もうこのアクシデントを見過ごせない気持ちになっていた。
おそらく、おばさんたちも持っていたティッシュの類を全て使い切ってしまったであろう事は見ている限りでわかる。
少女の手前にも既に人が立ち並び車両はだいぶ混雑し始めていた
立ち並ぶ人と人との隙間から少女やおばさんのやり取りを目で追った。
状況を理解していない人々が次々乗車してきたり、入れ替わる中で少女の周辺も慌ただしくなっていく
しかしもうすぐ少女たちが降りる予定の駅名がアナウンスされると、どうにもならない状況が少女を襲った。
その瞬間、少女の周りにいた全ての乗客たちが一斉にティッシュを差し出した!
吊革に摑まっていたサラリーマン風の男性は胸ポケットから、座席で本を読んでいた女性はバッグから
こういう表現もどうかと思うが、本当にコントのように一斉に同じタイミングで大勢の人たちがティッシュを差し出した!
私は正直この事に驚いた。
辺りにいた人たちも私と同様な気持ちでこの一部始終を見守っていたのだろう
その事が私には衝撃的だった。
一見何の関心もないように見えた周りの人たちがこの事を通じて一致団結と言うか、同じ気持ちになってひとつにまとまる。

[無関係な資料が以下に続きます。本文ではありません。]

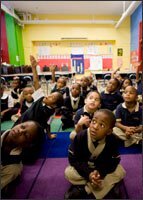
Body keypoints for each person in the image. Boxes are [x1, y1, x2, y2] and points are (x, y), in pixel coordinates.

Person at [64, 109, 126, 199]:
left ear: (109, 131)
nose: (95, 126)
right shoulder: (80, 136)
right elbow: (74, 160)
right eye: (93, 121)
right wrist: (89, 174)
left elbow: (114, 161)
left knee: (120, 172)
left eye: (102, 125)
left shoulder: (113, 140)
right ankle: (108, 186)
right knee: (69, 173)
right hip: (85, 168)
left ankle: (85, 189)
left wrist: (100, 173)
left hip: (101, 170)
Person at [13, 56, 64, 139]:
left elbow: (47, 124)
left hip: (33, 129)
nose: (48, 96)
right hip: (22, 122)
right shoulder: (40, 97)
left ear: (54, 105)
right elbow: (36, 81)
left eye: (52, 98)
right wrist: (33, 67)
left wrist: (49, 135)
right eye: (50, 95)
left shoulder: (50, 112)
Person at [1, 120, 43, 191]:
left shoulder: (14, 164)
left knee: (14, 170)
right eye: (22, 126)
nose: (20, 131)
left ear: (28, 144)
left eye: (26, 135)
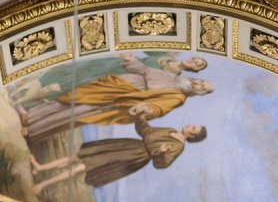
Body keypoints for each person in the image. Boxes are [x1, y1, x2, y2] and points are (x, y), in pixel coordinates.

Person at [17, 53, 213, 143]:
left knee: (78, 112)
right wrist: (132, 61)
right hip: (119, 83)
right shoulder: (175, 77)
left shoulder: (178, 97)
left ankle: (33, 129)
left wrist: (146, 109)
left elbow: (159, 108)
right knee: (72, 97)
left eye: (202, 88)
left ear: (199, 93)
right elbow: (146, 71)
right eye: (201, 82)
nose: (198, 85)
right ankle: (32, 116)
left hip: (123, 100)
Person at [29, 115, 207, 194]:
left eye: (194, 128)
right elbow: (146, 131)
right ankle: (40, 167)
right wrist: (140, 117)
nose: (190, 126)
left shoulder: (178, 147)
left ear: (193, 135)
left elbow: (161, 164)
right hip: (126, 145)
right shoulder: (170, 130)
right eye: (193, 124)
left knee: (81, 167)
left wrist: (158, 153)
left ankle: (44, 185)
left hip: (132, 157)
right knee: (78, 156)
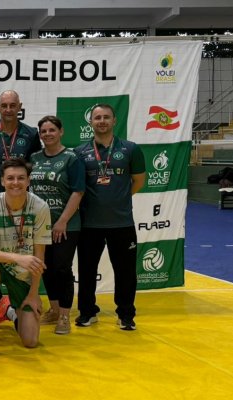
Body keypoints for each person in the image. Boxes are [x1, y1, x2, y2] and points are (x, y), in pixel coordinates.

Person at [0, 159, 51, 358]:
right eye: (10, 178)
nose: (16, 182)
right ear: (2, 181)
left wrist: (33, 293)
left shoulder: (40, 207)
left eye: (21, 178)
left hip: (23, 276)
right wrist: (17, 258)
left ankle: (8, 310)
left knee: (30, 341)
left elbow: (39, 256)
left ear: (28, 181)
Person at [73, 103, 146, 331]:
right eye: (97, 118)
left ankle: (125, 315)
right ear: (91, 122)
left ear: (114, 121)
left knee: (126, 272)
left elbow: (139, 181)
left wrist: (119, 199)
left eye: (106, 117)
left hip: (122, 223)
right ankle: (87, 312)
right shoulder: (79, 152)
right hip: (89, 223)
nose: (102, 121)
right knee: (86, 270)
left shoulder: (131, 149)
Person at [0, 90, 42, 322]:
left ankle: (17, 300)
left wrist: (14, 190)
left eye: (13, 105)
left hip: (19, 203)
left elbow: (31, 167)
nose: (9, 109)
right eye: (5, 105)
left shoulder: (31, 134)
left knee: (19, 249)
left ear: (19, 106)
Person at [30, 116, 85, 334]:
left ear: (60, 132)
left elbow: (78, 191)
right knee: (46, 268)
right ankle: (53, 310)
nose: (47, 134)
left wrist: (62, 221)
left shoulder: (72, 158)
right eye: (43, 131)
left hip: (66, 225)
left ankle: (64, 315)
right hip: (40, 225)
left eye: (52, 130)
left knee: (62, 269)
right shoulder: (34, 157)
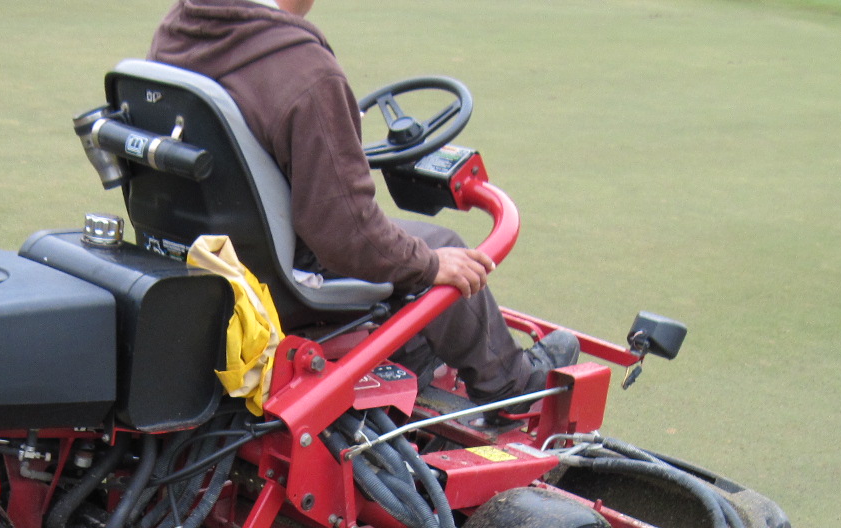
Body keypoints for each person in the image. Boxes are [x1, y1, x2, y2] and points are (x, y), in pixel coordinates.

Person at [149, 0, 578, 410]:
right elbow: (347, 234)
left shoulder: (178, 31)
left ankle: (410, 352)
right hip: (284, 280)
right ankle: (512, 385)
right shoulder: (305, 73)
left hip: (203, 257)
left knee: (411, 252)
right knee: (441, 246)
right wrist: (429, 265)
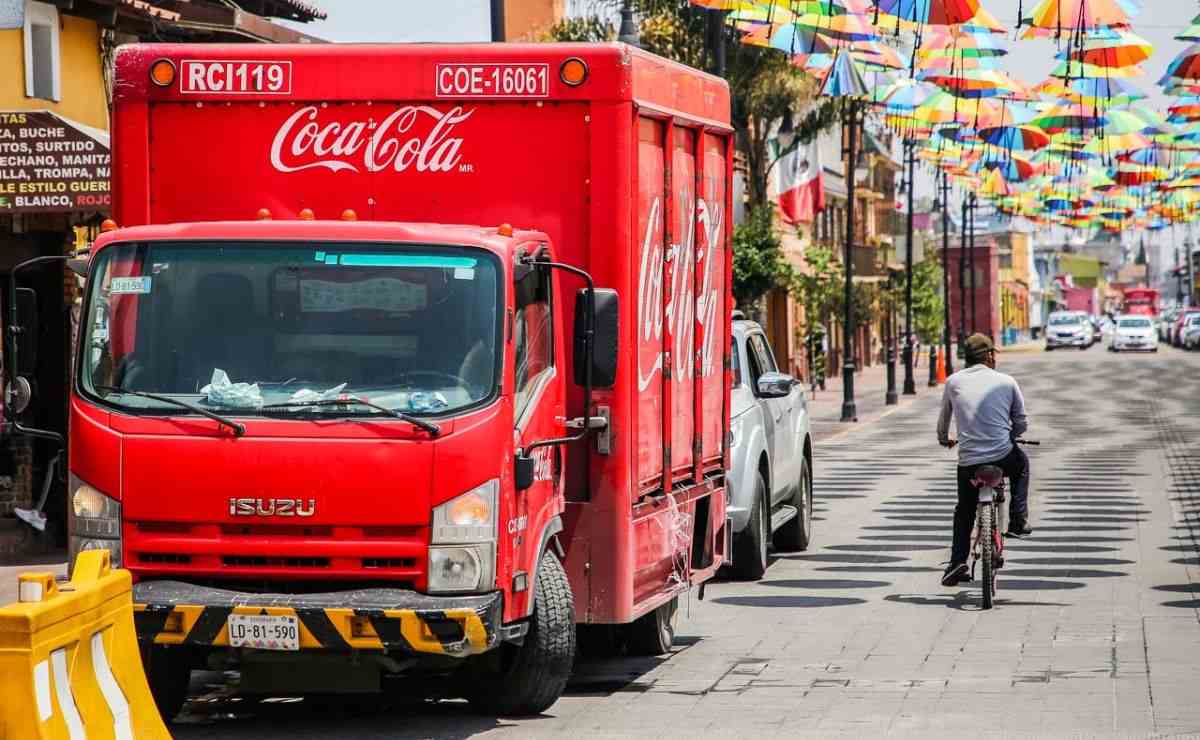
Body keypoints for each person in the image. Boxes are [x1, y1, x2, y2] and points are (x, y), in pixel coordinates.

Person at [936, 333, 1032, 587]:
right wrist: (1010, 436)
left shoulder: (953, 382)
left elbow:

人に無関心と言われる時代だけれど、嫌々、そんなに捨てたもんじゃない!!
と私は思った。
すかさず私も席を立ち「良かったらこれも使ってください!!」とおばさんにティッシュボックスごと手渡した。
おばさんは「ありがとう!!助かります!!」と言い少女の介抱を続けた。
それから近くにいた若い男性が「僕が彼女を抱えて電車を降ります!」と名乗り出た。
そして少女は男性に抱えられ、おばさんたちに付き添われ、目的の駅で列車を降りて行った。
見事な連携だった
後始末もきちんとされ、何事もなかったように又見知らぬ乗客が次々乗り込んで来る
こんなドラマがあった事を一瞬でかき消すかのように別の時間が再び流れて行く
でも私の心は何だか温かい余韻にいつまでも包まれたままだった。